“Haz que mis ojos pasen adelante para que no vean lo que es inútil; consérvame vivo en tu propio camino.” (SAL. 119:37)
¡CUÁNTO apreciamos el don de la vista! Gracias a él, captamos las imágenes a todo color y en tres dimensiones. También distinguimos si se acerca alguien querido o, por el contrario, alguna amenaza. Además, percibimos la belleza y disfrutamos de las maravillas del mundo natural, que son testimonio claro de la existencia de un glorioso Creador (Sal. 8:3, 4; 19:1, 2; 104:24; Rom. 1:20). Y por si fuera poco, este sentido nos permite aportar a la mente multitud de datos que resultan esenciales para conocer a Jehová y edificar la fe en él (Jos. 1:8; Sal. 1:2, 3).

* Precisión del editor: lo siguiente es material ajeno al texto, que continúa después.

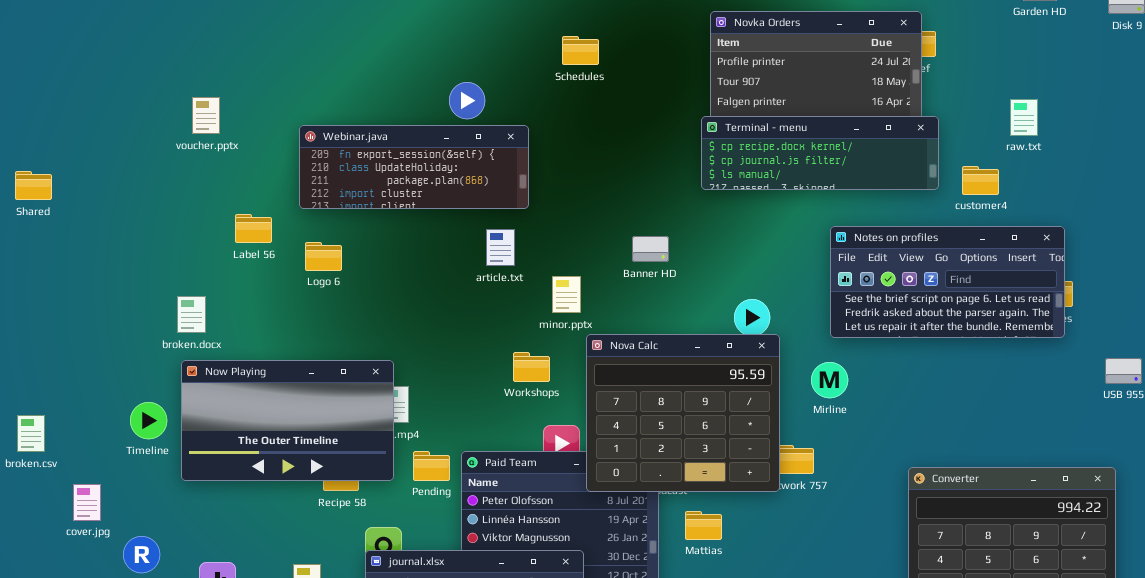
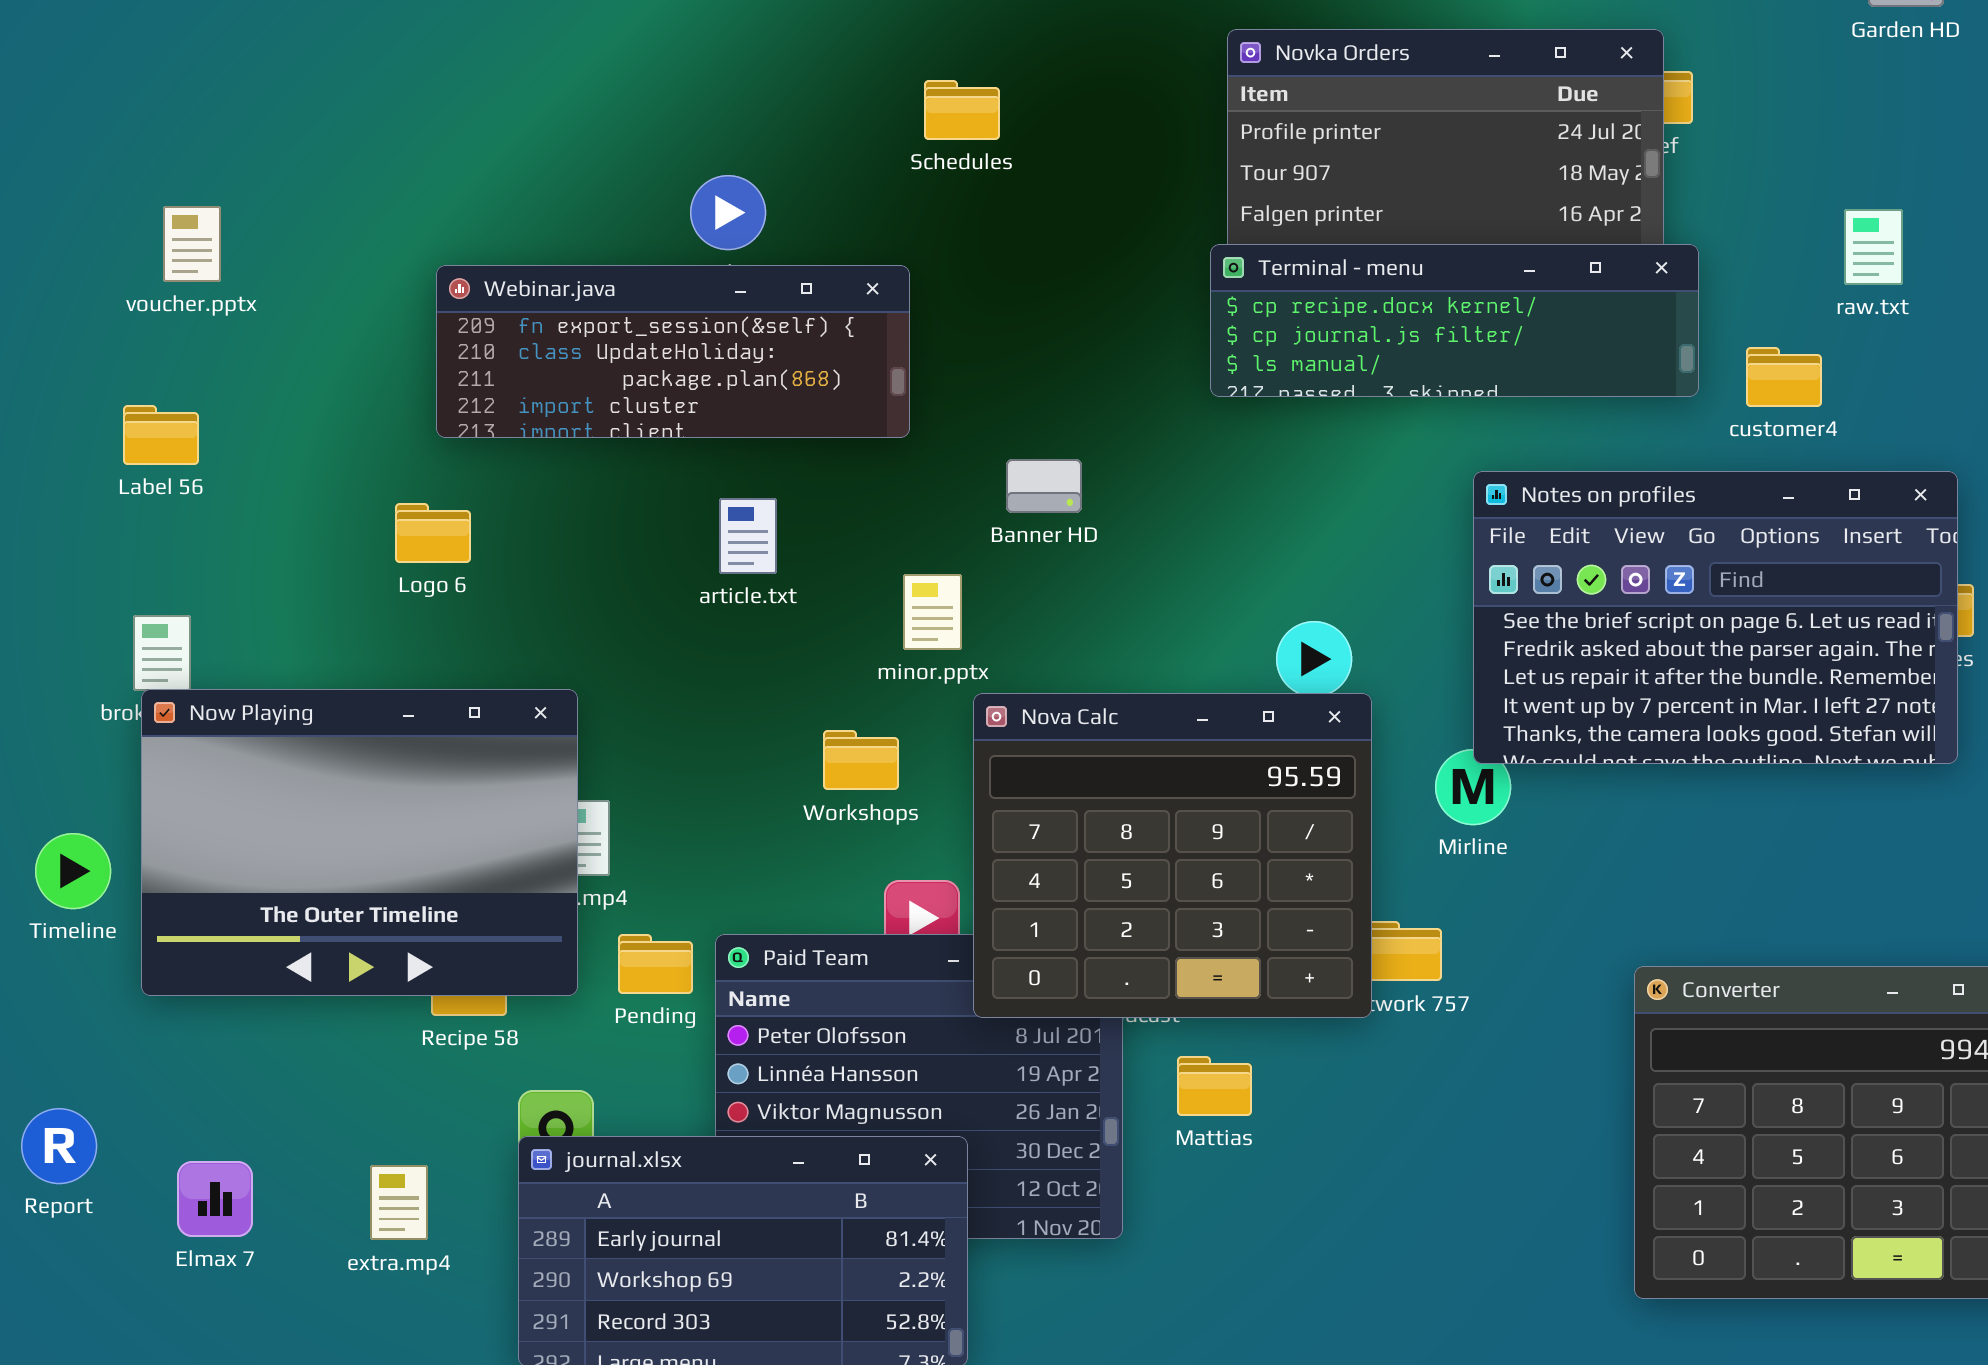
Webinar.java: [299,125,529,209] -> [436,265,910,438], moved
Label 56: [235,214,272,243] -> [123,405,199,465], moved
Notes on profiles: [830,226,1065,338] -> [1473,471,1958,764], resized
article.txt: [486,229,515,266] -> [719,498,777,574], moved
Banner HD: [632,236,669,262] -> [1006,459,1082,513], moved
Now Playing: [181,360,394,481] -> [141,689,578,996], resized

Pero la estrecha relación que existe entre vista y mente exige que tengamos mucho cuidado, pues lo que vemos condiciona lo que pensamos. Así sucede cuando dirigimos la mirada a cosas que despiertan o avivan ambiciones y malos deseos. Este mundo depravado y egoísta dominado por Satanás nos bombardea con imágenes y propaganda que pueden hacernos mucho daño aunque solo les demos un vistazo (1 Juan 5:19). No es de extrañar que el salmista pidiera a Dios: “Haz que mis ojos pasen adelante para que no vean lo que es inútil; consérvame vivo en tu propio camino” (Sal. 119:37).